# Required work
Please retype the records below exactly as they appear, leaving out every picture.
——————
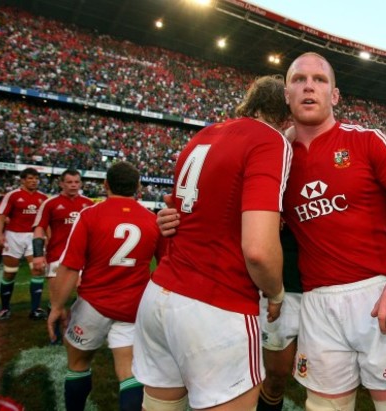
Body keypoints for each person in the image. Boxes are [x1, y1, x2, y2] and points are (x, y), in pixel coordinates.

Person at [282, 52, 386, 410]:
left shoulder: (367, 141)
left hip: (378, 299)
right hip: (316, 302)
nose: (309, 85)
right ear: (286, 94)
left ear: (335, 96)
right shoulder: (275, 160)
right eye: (299, 79)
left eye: (320, 80)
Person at [132, 75, 292, 411]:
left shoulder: (203, 134)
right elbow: (259, 250)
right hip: (216, 305)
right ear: (286, 117)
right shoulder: (271, 140)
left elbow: (178, 212)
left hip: (160, 296)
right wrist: (276, 293)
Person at [47, 161, 162, 411]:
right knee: (129, 373)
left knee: (78, 364)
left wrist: (57, 306)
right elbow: (165, 267)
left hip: (93, 304)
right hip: (133, 307)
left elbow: (69, 267)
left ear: (105, 184)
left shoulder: (90, 214)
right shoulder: (151, 220)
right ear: (138, 188)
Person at [32, 169, 94, 343]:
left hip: (83, 259)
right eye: (69, 182)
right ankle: (57, 335)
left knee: (86, 298)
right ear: (61, 184)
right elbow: (38, 228)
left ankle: (78, 332)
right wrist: (38, 255)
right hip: (57, 257)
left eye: (76, 182)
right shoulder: (50, 204)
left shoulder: (89, 204)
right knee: (57, 300)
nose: (73, 185)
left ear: (81, 183)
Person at [257, 221, 303, 411]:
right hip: (284, 287)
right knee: (276, 376)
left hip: (327, 286)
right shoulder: (270, 191)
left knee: (329, 378)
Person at [0, 168, 48, 320]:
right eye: (30, 178)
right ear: (22, 180)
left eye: (36, 178)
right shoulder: (12, 195)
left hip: (34, 236)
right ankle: (5, 308)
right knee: (10, 272)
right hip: (13, 236)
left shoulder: (43, 197)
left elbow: (46, 222)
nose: (34, 181)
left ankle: (35, 309)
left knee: (38, 270)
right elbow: (0, 217)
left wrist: (48, 239)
——————
# Reply to the exercise
Body keypoints for each person in the image. Boxes are [x1, y1, x2, y2] and points are (x, y), in pixel coordinates.

Person at [282, 52, 386, 410]:
left shoulder: (367, 141)
left hip: (378, 299)
right hip: (316, 302)
nose: (309, 85)
right ear: (286, 94)
left ear: (335, 96)
right shoulder: (275, 160)
right eye: (299, 79)
left eye: (320, 80)
Person at [132, 75, 292, 411]:
left shoulder: (203, 134)
right elbow: (259, 250)
right hip: (216, 305)
right ear: (286, 117)
right shoulder: (271, 140)
left elbow: (178, 212)
left hip: (160, 296)
right wrist: (276, 293)
Person at [47, 161, 162, 411]:
right knee: (129, 373)
left knee: (78, 364)
left wrist: (57, 306)
right elbow: (165, 267)
left hip: (93, 304)
right hip: (133, 307)
left elbow: (69, 267)
left ear: (105, 184)
left shoulder: (90, 214)
right shoulder: (151, 220)
right ear: (138, 188)
Person at [32, 169, 94, 343]:
left hip: (83, 259)
right eye: (69, 182)
right ankle: (57, 335)
left knee: (86, 298)
right ear: (61, 184)
right elbow: (38, 228)
left ankle: (78, 332)
right wrist: (38, 255)
right hip: (57, 257)
left eye: (76, 182)
right shoulder: (50, 204)
left shoulder: (89, 204)
right knee: (57, 300)
nose: (73, 185)
left ear: (81, 183)
Person at [257, 221, 303, 411]:
right hip: (284, 287)
right knee: (276, 376)
left hip: (327, 286)
right shoulder: (270, 191)
left knee: (329, 378)
Person at [0, 168, 48, 320]:
right eye: (30, 178)
right ear: (22, 180)
left eye: (36, 178)
right shoulder: (12, 195)
left hip: (34, 236)
right ankle: (5, 308)
right knee: (10, 272)
right hip: (13, 236)
left shoulder: (43, 197)
left elbow: (46, 222)
nose: (34, 181)
left ankle: (35, 309)
left knee: (38, 270)
right elbow: (0, 217)
left wrist: (48, 239)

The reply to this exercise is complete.